Des œuvres de l'écrivain figurent bien au programme des lycées, mais chaque enseignant décide par lui-même du temps à y consacrer et, faute de temps, leur étude est souvent limitée au strict minimum, reconnaissent plusieurs professeurs du secondaire. Quant aux enseignants qui insistent sur les œuvres de Soljenitsyne, ils le font généralement pour des raisons morales et politiques.
"C'est l'histoire de notre pays !"
"On a vraiment besoin de lire Soljénitsyne aujourd'hui, alors que se multiplient les tentatives de nier les répressions staliniennes, alors que certains affirment qu'il n'y a rien eu de terrible à l'époque", souligne Olga Maïevskaïa, professeure de langue et de littérature russe.Mme Maïevskaïa consacre plusieurs leçons à des œuvres littéraires de Soljenitsyne comme "La Maison de Matriona" (Edµ. Robert Laffont), et aussi à celles qui portent sur la thématique des camps et des répressions, comme "Une journée d'Ivan Denissovitch" (Ed. Fayard) et "L'Archipel du goulag"(Editions du Seuil).
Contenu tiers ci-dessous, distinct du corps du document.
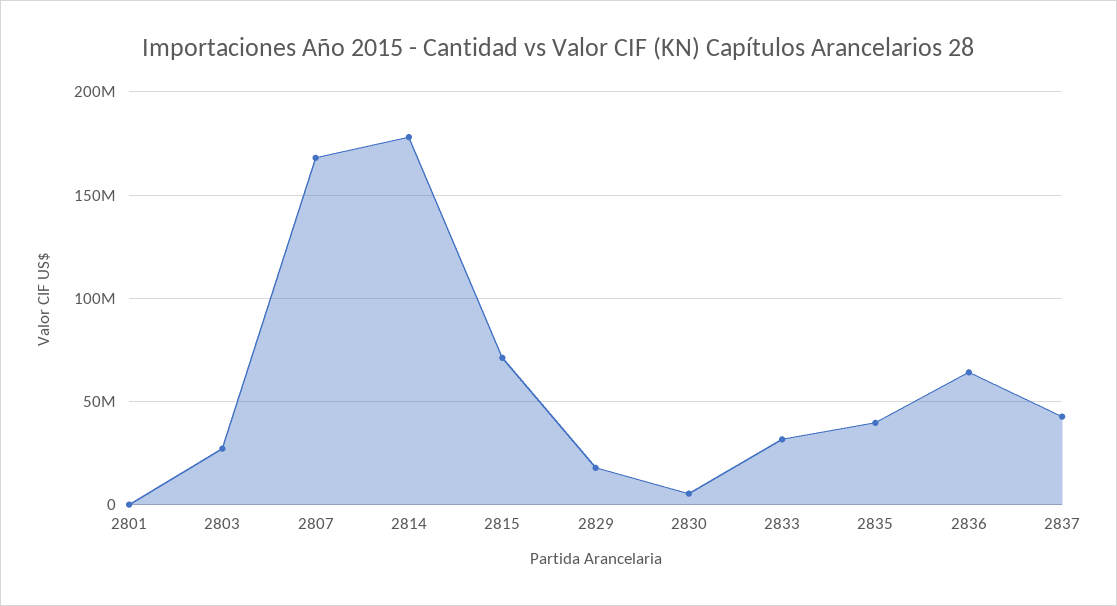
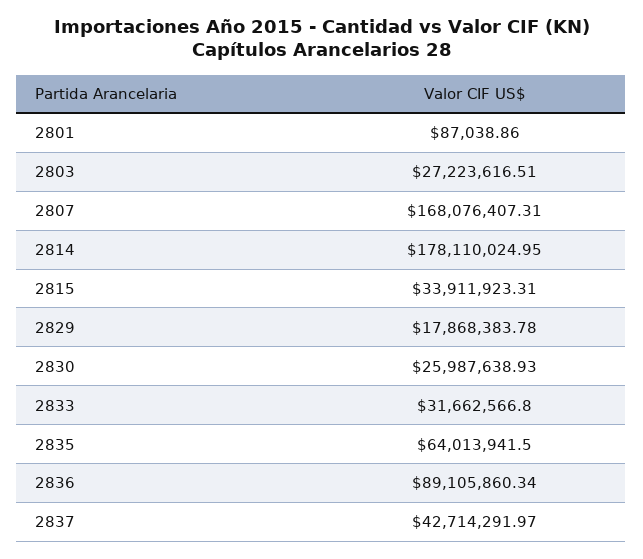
2815: 70000000 -> 33911923.31
2830: 5000000 -> 25987638.93
2835: 40000000 -> 64013941.5
2836: 65000000 -> 89105860.34

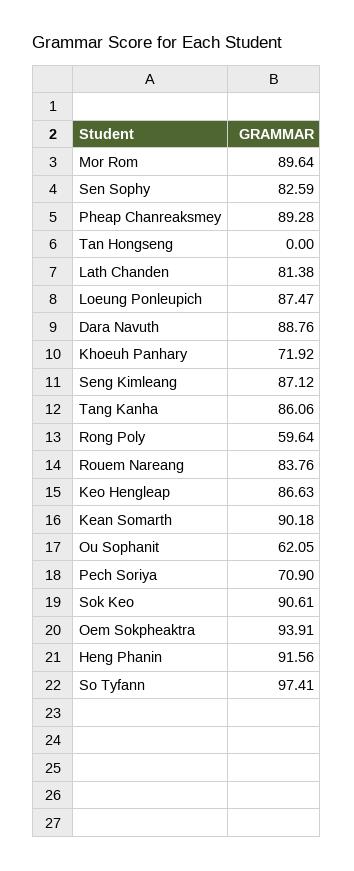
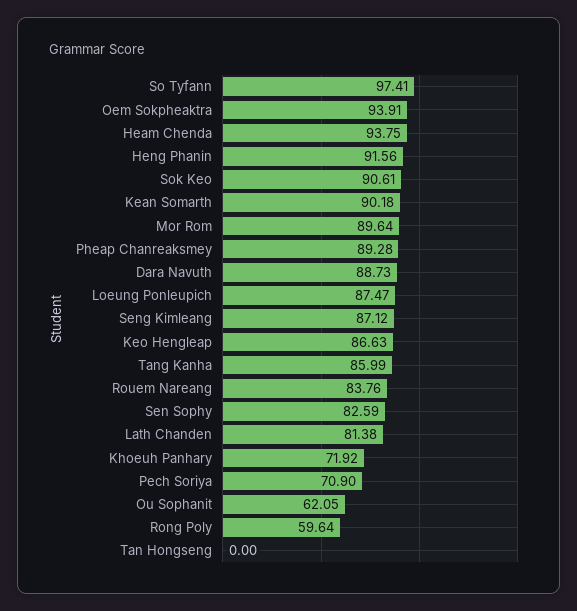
Dara Navuth: 88.76 -> 88.73
Tang Kanha: 86.06 -> 85.99
Heam Chenda: none -> 93.75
"Je cite à mes élèves les passages les plus forts de "L'Archipel du goulag". Ce qui est invraisemblable, c'est qu'on ne leur parle pas de ça en cours d'histoire. C'est l'histoire de notre pays ! Il faut qu'ils la connaissent, pour qu'elle ne se reproduise plus", s'indigne Mme Maïevskaïa.
Les efforts de cette professeure vont à contre-courant de la tendance dominante qui voit en Russie une réhabilitation rampante de Staline et de toute la période soviétique, parallèlement à une volonté de ne pas insister sur les répressions meurtrières de l'époque communiste, voire de les ignorer.
L'année dernière, un sondage de l'institut VTsIom sur les "idoles russes du XXe siècle", plaçait Alexandre Soljenitsyne en cinquième position, derrière l'acteur et chanteur Vladimir Vyssotski, le premier cosmonaute Iouri Gagarine, le maréchal Guéorgui Joukov, héros de la deuxième guerre mondiale et Staline.
L'année 2018, dixième anniversaire de sa mort et centième anniversaire de sa naissance, sera notamment marquée par l'organisation de plusieurs expositions et l'inauguration d'une statue de l'écrivain dans la rue qui porte son nom à Moscou.